Currently commercial lithium-ion battery separators are mainly polyolefin-based microporous membranes, such as polyethylene (PE) and polypropylene (PP) separators. Although this type of separator has good electrochemical stability and mechanical strength, due to its inherent non-polar surface and low melting temperature, polyolefin separators have poor electrolyte wettability and poor thermal stability. The problem affects the electrochemical performance and safety performance of the battery, which also restricts the development of high-performance lithium-ion batteries. Therefore, the preparation of high-performance battery separators with high electrolyte absorption rate, high thermal stability, and excellent electrochemical performance is extremely important for the development of lithium-ion batteries.
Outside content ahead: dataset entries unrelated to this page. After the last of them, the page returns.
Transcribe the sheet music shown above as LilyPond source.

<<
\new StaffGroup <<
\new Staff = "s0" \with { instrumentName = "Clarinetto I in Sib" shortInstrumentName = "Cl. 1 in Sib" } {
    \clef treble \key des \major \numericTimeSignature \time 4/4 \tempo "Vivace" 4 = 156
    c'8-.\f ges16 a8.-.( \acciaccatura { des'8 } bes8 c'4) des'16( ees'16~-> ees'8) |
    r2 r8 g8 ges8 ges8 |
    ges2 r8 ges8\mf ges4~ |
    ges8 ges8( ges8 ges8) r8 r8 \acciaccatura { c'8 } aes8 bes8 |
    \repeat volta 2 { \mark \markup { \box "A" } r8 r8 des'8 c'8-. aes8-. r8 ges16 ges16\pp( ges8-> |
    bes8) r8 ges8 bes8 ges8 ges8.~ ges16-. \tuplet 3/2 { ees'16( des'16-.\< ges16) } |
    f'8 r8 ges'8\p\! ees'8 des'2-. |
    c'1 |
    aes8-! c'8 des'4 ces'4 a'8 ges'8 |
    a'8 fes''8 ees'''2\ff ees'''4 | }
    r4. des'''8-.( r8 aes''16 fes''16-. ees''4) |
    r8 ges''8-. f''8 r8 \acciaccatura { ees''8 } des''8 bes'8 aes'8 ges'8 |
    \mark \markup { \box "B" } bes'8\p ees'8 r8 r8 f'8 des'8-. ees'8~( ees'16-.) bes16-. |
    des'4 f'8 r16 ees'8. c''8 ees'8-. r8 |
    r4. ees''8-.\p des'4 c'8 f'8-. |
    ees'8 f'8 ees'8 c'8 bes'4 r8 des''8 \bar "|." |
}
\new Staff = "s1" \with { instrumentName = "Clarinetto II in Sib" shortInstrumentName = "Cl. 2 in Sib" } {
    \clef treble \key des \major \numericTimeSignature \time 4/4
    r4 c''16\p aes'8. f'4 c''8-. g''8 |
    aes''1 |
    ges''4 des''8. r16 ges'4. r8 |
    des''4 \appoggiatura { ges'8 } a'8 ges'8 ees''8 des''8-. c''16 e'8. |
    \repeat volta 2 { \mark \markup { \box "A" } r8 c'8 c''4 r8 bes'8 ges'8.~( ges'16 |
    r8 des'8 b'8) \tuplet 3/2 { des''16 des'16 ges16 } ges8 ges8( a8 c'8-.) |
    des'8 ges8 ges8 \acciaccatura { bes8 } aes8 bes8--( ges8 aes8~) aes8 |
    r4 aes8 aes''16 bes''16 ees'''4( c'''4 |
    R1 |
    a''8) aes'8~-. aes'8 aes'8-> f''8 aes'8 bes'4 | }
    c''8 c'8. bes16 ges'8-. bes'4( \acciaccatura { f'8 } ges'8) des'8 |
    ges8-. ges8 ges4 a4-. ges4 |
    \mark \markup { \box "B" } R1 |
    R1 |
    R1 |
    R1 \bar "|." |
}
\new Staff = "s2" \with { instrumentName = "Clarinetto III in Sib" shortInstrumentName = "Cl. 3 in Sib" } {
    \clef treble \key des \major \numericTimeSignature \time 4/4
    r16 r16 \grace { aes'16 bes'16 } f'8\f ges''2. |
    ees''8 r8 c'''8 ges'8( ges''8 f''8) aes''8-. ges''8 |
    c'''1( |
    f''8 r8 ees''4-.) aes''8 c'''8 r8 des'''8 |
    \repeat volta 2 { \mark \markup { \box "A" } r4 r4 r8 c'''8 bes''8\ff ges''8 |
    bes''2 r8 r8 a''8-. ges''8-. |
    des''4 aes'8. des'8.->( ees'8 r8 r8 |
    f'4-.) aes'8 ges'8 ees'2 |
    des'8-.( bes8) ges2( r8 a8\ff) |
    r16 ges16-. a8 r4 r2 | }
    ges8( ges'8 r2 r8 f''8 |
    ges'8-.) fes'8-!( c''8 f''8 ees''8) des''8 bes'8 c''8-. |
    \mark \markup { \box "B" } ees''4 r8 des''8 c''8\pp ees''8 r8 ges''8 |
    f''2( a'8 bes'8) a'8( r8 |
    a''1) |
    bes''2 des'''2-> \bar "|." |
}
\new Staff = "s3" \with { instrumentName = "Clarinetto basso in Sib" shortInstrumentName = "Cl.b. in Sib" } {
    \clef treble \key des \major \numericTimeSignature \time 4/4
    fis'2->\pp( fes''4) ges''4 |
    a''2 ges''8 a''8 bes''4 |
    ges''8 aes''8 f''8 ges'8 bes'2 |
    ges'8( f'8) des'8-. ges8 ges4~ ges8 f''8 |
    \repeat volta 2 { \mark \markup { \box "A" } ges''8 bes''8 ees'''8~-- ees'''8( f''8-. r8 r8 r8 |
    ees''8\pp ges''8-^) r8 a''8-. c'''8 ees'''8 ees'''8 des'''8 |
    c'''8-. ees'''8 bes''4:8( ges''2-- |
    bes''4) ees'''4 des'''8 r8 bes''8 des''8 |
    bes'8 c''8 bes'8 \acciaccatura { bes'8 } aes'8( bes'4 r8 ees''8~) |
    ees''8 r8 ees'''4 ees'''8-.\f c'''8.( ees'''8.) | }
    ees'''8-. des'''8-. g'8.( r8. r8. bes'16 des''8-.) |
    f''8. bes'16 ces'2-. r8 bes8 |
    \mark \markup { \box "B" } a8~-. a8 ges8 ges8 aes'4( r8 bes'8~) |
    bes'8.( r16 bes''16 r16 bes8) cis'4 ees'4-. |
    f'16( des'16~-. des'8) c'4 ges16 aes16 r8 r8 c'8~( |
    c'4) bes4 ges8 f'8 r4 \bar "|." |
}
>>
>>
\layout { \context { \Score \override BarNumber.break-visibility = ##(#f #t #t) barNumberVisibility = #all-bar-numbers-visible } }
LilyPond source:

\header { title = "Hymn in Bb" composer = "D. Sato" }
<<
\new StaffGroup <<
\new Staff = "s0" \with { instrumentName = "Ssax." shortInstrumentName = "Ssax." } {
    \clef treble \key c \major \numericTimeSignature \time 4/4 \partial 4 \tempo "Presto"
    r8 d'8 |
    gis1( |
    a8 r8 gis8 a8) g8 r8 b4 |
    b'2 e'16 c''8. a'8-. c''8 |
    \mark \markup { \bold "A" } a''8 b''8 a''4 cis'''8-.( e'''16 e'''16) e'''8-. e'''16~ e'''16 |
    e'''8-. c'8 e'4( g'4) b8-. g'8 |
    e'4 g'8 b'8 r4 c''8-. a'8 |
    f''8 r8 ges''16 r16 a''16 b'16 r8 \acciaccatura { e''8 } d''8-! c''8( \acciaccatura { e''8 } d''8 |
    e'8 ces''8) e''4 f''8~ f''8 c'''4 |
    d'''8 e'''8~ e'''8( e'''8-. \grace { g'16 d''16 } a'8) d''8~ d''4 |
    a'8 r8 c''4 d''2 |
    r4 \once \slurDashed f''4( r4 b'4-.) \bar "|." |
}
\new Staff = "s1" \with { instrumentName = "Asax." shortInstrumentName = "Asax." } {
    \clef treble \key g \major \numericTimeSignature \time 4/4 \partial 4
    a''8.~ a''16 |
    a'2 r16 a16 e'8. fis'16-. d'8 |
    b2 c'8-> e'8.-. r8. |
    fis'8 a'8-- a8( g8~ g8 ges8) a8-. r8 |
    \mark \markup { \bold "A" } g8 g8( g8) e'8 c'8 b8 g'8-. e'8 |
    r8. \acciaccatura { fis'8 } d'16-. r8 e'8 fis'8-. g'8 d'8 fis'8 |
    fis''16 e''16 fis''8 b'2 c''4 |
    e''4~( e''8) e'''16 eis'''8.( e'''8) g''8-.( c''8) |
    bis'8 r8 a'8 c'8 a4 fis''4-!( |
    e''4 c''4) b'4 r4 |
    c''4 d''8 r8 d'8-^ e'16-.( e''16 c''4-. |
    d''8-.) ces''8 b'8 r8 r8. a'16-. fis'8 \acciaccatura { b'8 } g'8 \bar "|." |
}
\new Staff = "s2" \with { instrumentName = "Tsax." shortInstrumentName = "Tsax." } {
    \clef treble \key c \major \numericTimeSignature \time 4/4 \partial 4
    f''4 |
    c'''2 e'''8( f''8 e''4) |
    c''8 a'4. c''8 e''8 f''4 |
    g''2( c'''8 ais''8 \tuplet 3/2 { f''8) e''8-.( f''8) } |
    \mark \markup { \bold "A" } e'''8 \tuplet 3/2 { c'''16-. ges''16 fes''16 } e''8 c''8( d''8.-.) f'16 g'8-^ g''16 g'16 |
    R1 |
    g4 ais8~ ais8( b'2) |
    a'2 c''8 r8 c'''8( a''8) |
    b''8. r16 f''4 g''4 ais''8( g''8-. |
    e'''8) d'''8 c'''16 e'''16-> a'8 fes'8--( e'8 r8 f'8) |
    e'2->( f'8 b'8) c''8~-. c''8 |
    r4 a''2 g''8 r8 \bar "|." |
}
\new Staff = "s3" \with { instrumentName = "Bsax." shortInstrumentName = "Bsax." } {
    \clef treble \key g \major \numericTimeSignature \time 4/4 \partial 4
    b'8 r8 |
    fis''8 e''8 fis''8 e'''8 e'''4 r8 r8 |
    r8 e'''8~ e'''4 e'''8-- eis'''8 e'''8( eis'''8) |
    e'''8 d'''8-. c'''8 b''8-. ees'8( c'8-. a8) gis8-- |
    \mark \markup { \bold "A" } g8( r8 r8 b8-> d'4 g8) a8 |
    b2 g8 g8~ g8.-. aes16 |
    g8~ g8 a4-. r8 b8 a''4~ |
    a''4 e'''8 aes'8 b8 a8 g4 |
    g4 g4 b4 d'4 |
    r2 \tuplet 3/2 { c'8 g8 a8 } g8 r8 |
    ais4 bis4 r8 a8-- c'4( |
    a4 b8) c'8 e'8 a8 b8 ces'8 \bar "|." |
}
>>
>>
Application advantages of boehmite in diaphragm
Boehmite is used in the preparation of lithium ion battery separators because of its unique advantages:
1) Excellent insulation, expands when the battery is working, and effectively blocks the current;
2) Sufficient chemical and electrochemical stability, will not be corroded by electrolyte;
3) Excellent heat resistance, which can effectively improve the thermal stability of the lithium battery when it is working;
4) As a coating material, it can effectively reduce the thickness of the coating and reduce the wear and tear of the machine, and the cost is low and the price is high.
Brief description of some research
A microporous PE membrane coated and modified with boehmite as a coating material is reported. Compared with the commonly used Al₂O₃ coating material, the γ-AlOOH/PE membrane is thinner and lower in cost. In addition, the film has excellent thermal stability (the shrinkage rate is less than 3% even at 180°C, while the unmodified PE film is severely deformed and the shrinkage rate exceeds 85%), and excellent wettability (in contact with electrolyte Angle is 0°), high ion conductivity (6.56mS/cm) and excellent overcharge protection function. Xu et al. studied the influence of different specifications of boehmite on the modified PP film coated with boehmite. Experiments show that when the particle size of boehmite is 0.78 μm, the boehmite modified PP film has the highest thermal stability, liquid absorption and ionic conductivity.
Boehmite/polyacrylonitrile composite nanofiber diaphragm
Chen Shilin prepared a stable boehmite sol by the sol-gel method using aluminum alkoxide salt as the precursor, and then compounded it with the polyacrylonitrile solution to form a homogeneous spinning solution, and prepared the boehmite by electrospinning. Polyacrylonitrile (BM/PAN) composite nanofiber diaphragm.
Preparation process of BM/PAN composite nanofiber diaphragm
The preparation of diaphragms by electrospinning is currently one of the hot topics of diaphragm researchers. Electrospinning is a basic method for preparing ultra-fine (sub-micron or nano-scale) continuous polymer fibers. A typical electrospinning device is mainly composed of a high-voltage power supply, an injector, a jet needle and a receiving device (the core technology is in a high-voltage electric field). The nanofiber membrane prepared by the electrospinning method has a unique three-dimensional network structure, and has the characteristics of large specific surface area, high porosity, and high liquid absorption rate. Using it as a battery separator can increase ion conductivity and improve battery cycle and rate performance.
Schematic diagram of electrospinning device
Through scanning electron microscope (SEM), Fourier infrared tester (FTIR), X-ray diffractometer (XRD), differential scanning calorimeter (DSC), thermogravimetric analyzer (TG), contact angle test, stretch Researchers have explored the effects of different boehmite content on the morphology, structural composition, thermal stability, wettability, and mechanical properties of the boehmite/polyacrylonitrile composite nanofiber membrane.
The above composite diaphragms were assembled into button batteries, and their electrochemical properties such as ionic conductivity, electrochemical stability window, cycle and rate were tested through electrochemical workstation and high-performance battery detection system. The experimental results show that the boehmite/polyacrylonitrile (BM/PAN) composite nanofiber separator has higher porosity, greater liquid absorption, and better thermal stability than PP membranes, and it has better performance when assembled in batteries. A more excellent electrochemical performance.
Among them, 30 wt% BM/PAN composite nanofiber membrane has the best overall performance. Assembled in the battery, the battery has the largest ionic conductivity (2.85mS/cm), the highest electrochemical stability window (5.5 V vs Li+/Li), the smallest interface resistance (84Ω), and the highest first discharge The specific capacity (162mAh/g) and the maximum discharge specific capacity retention rate (90.7%, 100 cycles of charge and discharge at 0.5C).
Therefore, the researchers believe that the boehmite/polyacrylonitrile composite nanofiber separator can be used as a potential substitute for commercial separators in lithium-ion batteries.